Whipping will put air into the wine and a vortex will make it worse. They way I understand it is the gas in the wine from fermentation is not air but carbon dioxide, same as the bubbles in soda. When degassing you are getting the carbon dioxide out of the wine. A fast whipping motion will do this, same as whipping a soda would cause it to fizz. 

This is why I seal the bung, use a universal bung, and fill it with water. As the carbon dioxide escapes from the wine it builds pressure in the carboy, like shaking a soda can, and this pressure will escape between the bung and the shaft of the whip. You will see the bubbles in the water in the bung. When all of the carbon dioxide has Ben whipped out of the wine you will still see bubbles, but they are from air. You can whip this all day and you will not build up any pressure in the carboy, thus almost no bubbles in the bung.

Another way to tell is draw some wine and put it in a small jar with a lid. Seal the lid and shake the jar. When you open the jar you should the pressure escape. If there is no pressure build up then all of the gas is out of the wine.


----------



## Tess (Mar 24, 2013)

I just broke down and got one. Cant afford the all in one right now but I got a vacumn pump and racking kit to rack under vacumn. Actually saw the add for it on here and my arm was tired so I went for it!!! lol


----------



## Tess (Mar 24, 2013)

I managed to hurry and cancel that order. I didnt know you have to have an air compressor! I will be saving for the all in one I guess


----------



## vacuumpumpman (Mar 24, 2013)

Looking forward to hearing from you Tess !


----------



## GeoS (Mar 24, 2013)

I'm looking at making my own degassing and racking system. Does anyone know where I can get a cheap vacuum pump. Preferable oil less, food or medical grade.


----------



## vacuumpumpman (Mar 24, 2013)

GeoS said:


> I'm looking at making my own degassing and racking system. Does anyone know where I can get a cheap vacuum pump. Preferable oil less, food or medical grade.

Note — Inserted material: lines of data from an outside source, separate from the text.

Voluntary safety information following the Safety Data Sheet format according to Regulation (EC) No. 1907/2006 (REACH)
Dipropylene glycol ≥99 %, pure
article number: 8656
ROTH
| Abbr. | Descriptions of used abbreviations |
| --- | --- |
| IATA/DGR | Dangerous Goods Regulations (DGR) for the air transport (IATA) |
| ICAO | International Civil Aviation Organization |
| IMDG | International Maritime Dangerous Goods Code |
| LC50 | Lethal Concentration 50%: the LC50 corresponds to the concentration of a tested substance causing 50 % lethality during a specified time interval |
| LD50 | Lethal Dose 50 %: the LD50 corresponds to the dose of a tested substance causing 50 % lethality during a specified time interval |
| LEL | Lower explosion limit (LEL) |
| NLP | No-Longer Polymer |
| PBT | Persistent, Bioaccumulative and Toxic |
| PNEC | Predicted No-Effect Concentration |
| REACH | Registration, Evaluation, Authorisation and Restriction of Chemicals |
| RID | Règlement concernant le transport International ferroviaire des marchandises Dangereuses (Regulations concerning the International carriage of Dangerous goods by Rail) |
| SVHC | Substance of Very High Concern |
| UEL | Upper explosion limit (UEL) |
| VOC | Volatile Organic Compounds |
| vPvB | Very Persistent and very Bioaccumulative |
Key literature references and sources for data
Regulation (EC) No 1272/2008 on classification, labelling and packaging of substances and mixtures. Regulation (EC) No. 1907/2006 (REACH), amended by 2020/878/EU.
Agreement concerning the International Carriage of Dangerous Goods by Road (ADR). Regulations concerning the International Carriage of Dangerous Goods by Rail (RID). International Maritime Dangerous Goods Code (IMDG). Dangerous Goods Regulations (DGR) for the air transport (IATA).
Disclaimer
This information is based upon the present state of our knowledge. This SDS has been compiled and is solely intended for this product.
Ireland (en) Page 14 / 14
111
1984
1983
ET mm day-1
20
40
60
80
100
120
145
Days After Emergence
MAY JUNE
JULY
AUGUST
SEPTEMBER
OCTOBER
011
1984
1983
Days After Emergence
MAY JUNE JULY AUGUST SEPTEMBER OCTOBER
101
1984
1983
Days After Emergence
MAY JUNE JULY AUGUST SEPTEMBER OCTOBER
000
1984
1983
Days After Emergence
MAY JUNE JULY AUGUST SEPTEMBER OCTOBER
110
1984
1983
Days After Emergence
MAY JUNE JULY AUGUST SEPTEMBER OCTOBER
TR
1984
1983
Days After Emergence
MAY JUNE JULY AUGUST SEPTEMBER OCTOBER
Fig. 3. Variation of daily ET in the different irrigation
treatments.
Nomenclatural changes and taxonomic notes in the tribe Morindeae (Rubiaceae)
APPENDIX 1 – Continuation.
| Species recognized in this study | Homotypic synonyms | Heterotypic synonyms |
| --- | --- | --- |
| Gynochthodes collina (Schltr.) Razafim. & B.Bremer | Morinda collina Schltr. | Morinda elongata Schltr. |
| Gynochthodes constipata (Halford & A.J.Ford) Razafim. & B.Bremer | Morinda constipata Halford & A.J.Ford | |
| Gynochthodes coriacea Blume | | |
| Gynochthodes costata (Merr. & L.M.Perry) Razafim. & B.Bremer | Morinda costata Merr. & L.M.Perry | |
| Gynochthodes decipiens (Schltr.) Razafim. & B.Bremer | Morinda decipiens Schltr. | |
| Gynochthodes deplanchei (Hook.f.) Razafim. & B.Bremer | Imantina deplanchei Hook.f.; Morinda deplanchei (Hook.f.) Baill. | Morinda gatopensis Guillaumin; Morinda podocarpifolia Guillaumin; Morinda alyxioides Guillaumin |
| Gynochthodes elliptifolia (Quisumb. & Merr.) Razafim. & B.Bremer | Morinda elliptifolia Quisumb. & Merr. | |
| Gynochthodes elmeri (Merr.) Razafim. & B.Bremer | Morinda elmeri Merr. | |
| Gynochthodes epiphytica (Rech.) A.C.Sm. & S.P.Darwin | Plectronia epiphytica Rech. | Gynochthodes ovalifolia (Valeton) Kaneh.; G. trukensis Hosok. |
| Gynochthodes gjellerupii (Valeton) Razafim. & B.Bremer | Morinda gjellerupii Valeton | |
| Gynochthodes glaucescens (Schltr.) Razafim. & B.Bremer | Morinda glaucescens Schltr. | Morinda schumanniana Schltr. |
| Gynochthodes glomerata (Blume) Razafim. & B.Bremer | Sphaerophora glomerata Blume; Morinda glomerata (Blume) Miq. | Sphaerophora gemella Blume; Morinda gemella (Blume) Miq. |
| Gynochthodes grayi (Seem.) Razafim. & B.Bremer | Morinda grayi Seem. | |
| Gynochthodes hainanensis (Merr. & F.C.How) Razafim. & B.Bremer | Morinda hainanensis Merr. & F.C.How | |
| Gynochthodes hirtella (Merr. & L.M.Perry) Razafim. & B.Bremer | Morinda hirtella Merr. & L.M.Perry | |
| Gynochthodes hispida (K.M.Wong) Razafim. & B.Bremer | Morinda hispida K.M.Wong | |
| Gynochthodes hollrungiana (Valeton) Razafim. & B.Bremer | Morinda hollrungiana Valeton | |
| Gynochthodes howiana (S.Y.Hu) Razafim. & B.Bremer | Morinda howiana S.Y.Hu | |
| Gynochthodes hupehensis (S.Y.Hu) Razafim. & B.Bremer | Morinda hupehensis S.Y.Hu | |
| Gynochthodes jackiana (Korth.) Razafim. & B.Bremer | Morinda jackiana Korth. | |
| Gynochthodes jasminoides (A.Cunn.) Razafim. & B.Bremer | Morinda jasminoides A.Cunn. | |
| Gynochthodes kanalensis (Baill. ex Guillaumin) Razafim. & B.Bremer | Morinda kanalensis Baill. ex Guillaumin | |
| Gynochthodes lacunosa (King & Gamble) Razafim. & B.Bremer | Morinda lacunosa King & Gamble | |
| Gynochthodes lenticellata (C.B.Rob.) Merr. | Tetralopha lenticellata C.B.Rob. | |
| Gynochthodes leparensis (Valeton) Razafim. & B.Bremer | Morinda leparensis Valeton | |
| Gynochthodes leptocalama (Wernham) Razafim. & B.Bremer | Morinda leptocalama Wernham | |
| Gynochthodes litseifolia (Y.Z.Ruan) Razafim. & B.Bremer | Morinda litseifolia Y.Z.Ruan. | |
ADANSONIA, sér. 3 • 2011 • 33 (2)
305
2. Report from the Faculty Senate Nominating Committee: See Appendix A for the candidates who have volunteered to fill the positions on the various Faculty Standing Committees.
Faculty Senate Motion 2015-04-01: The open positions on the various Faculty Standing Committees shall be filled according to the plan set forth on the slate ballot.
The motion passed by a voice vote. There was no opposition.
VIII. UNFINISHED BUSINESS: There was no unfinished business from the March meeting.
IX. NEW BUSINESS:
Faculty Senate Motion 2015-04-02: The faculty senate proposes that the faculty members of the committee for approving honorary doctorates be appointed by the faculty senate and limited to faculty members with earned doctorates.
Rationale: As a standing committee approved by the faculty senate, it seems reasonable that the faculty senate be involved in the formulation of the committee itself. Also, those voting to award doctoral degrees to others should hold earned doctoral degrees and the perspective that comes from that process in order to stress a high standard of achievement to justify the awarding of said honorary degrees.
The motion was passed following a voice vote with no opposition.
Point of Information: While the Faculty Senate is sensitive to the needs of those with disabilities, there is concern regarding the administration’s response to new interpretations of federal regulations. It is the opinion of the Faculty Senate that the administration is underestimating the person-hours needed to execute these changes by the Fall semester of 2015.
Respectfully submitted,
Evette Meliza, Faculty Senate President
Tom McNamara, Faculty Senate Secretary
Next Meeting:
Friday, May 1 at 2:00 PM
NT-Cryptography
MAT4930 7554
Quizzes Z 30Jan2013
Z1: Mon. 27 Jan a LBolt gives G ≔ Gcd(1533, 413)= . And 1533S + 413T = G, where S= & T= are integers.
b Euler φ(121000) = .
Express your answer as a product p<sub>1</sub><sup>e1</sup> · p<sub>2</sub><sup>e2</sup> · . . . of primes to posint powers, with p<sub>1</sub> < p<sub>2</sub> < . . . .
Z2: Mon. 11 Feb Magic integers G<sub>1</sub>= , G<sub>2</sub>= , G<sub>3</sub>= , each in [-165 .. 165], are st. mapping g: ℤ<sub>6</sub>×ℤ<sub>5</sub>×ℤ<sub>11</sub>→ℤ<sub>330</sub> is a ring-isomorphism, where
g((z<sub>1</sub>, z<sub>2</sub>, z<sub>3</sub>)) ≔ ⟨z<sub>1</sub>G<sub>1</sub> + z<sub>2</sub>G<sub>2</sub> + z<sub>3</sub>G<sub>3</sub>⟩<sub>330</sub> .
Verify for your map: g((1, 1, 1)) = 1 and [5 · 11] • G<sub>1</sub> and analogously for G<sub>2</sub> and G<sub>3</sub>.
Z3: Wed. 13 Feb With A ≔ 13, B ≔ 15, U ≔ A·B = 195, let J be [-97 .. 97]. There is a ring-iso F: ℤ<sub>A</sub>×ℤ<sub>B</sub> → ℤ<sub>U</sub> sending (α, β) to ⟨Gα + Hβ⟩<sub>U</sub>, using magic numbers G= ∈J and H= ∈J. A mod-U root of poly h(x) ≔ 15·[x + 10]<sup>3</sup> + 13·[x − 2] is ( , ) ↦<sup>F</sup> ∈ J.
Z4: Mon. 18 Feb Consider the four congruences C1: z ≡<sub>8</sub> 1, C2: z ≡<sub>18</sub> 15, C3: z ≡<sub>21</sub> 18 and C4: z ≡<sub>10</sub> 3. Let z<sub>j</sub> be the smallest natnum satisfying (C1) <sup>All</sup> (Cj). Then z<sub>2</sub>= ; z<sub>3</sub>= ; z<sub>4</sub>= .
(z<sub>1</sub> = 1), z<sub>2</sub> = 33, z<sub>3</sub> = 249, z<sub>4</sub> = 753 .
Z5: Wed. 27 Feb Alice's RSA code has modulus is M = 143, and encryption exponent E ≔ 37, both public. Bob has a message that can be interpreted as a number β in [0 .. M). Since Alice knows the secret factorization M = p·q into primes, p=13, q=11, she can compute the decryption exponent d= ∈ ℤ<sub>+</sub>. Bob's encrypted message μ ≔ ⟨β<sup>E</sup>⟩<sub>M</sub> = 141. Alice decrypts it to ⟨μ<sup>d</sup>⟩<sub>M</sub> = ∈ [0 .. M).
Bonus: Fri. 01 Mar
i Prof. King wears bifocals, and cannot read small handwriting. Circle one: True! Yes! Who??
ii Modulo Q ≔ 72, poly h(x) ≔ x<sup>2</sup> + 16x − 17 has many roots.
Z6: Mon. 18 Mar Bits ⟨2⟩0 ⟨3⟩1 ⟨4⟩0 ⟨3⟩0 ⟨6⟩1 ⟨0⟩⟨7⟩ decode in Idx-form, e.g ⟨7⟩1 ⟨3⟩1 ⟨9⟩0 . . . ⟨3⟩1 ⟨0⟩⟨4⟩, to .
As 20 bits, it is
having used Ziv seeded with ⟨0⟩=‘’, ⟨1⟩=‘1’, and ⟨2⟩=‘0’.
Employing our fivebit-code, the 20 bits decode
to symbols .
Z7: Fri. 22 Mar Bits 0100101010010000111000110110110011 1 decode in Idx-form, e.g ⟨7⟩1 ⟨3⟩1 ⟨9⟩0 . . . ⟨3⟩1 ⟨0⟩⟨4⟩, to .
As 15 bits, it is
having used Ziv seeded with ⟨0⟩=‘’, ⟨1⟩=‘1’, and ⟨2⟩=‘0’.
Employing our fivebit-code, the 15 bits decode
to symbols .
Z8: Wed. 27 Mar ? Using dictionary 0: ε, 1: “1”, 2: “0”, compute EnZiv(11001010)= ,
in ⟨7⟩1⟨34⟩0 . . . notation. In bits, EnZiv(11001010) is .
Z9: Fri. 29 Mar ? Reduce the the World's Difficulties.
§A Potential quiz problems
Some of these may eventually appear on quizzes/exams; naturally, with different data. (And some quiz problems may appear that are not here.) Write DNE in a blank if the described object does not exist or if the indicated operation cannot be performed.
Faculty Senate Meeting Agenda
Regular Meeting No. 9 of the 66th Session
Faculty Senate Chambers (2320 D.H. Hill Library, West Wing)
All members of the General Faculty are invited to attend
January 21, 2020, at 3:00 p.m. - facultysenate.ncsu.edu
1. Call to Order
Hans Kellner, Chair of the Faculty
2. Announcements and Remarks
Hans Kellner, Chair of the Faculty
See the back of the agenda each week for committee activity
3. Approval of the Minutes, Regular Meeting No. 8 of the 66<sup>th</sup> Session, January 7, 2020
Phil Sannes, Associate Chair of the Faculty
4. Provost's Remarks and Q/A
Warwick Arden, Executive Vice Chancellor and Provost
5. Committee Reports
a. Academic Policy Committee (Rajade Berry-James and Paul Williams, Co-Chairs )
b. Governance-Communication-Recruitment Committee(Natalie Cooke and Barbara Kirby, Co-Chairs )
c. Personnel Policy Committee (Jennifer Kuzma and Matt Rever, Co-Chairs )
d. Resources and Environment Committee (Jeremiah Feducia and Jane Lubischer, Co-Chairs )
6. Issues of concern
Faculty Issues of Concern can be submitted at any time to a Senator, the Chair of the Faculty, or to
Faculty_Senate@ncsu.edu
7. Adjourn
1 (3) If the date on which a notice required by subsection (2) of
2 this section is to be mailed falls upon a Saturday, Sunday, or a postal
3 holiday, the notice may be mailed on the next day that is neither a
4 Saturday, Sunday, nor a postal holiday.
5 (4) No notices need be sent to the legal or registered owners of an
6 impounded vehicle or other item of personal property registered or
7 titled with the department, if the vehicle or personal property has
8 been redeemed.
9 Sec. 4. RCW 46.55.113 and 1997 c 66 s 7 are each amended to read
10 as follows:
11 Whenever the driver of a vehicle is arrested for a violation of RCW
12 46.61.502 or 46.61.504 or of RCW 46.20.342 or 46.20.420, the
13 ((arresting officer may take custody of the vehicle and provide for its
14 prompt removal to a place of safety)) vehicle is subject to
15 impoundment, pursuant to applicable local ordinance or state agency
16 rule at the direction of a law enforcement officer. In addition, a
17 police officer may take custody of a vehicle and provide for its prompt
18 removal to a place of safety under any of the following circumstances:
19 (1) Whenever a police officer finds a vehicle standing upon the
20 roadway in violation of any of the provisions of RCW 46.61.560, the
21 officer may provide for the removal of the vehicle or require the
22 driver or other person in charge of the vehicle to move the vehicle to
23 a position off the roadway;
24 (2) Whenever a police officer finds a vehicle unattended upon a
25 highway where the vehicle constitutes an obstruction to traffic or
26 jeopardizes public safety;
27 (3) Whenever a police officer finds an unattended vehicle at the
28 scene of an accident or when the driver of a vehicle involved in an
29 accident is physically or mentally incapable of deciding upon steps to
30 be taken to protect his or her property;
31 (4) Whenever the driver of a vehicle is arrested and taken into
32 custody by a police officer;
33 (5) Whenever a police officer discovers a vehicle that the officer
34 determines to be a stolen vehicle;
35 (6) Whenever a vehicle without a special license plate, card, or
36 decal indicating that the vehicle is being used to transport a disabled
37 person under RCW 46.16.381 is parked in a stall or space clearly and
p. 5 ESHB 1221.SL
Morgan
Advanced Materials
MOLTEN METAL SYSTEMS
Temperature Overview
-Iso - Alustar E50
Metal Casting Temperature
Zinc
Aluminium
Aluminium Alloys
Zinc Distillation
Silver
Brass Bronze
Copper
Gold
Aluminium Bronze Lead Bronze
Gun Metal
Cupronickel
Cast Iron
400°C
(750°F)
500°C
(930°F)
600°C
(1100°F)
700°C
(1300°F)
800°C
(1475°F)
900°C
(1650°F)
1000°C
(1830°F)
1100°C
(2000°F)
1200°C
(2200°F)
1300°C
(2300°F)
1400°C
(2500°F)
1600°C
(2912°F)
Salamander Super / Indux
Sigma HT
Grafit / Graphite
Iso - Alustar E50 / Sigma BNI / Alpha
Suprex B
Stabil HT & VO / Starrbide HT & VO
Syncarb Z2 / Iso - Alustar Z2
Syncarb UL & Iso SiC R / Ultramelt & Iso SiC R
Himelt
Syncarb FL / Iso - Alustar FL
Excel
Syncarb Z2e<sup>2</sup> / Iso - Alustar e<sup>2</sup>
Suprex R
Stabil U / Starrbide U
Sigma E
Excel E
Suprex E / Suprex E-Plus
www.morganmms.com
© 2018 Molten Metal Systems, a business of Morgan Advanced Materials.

Geos - this topic is degassing without using a vacuum pump

there are some other topics on DIY on how to build a vacuum pump - not sure if they are oil less,food or medical grade - but the Allinone does have all those spec you just mentioned.


----------



## winedegasser (Mar 24, 2013)

GeoS said:


> I'm looking at making my own degassing and racking system. Does anyone know where I can get a cheap vacuum pump. Preferable oil less, food or medical grade.



Ebay is your friend 

http://www.ebay.com/sch/i.html?_from=R40&_sacat=0&_nkw=VACUUM PUMP OILLESS&_sop=15

The first one $59 buy it now is oilless and is rated at -27" but looks like need to be hooked up.


----------



## vacuumpumpman (Mar 24, 2013)

winedegasser said:


> Ebay is your friend
> 
> http://www.ebay.com/sch/i.html?_from=R40&_sacat=0&_nkw=VACUUM PUMP OILLESS&_sop=15
> 
> The first one $59 buy it now is oilless and is rated at -27" but looks like need to be hooked up.




the only one I saw on that link was this one 

http://www.ebay.com/itm/Maxi-Myst-C.../390547819318?pt=BI_Pumps&hash=item5aee76cb36

It appears to be a air supply not a vacuum pump - unless it is already sold 
but it is 59 dollars and oilless pump 

Here is a complete step by step illustration on how to build a homemade vacuum pump set up 

http://www.winemakingtalk.com/entries/

I hope this helps


----------



## GeoS (Mar 24, 2013)

Thanks, I'll check it put.


----------



## winedegasser (Mar 25, 2013)

winedegasser said:


> Ebay is your friend
> 
> http://www.ebay.com/sch/i.html?_from=R40&_sacat=0&_nkw=VACUUM PUMP OILLESS&_sop=15
> 
> The first one $59 buy it now is oilless and is rated at -27" but looks like need to be hooked up.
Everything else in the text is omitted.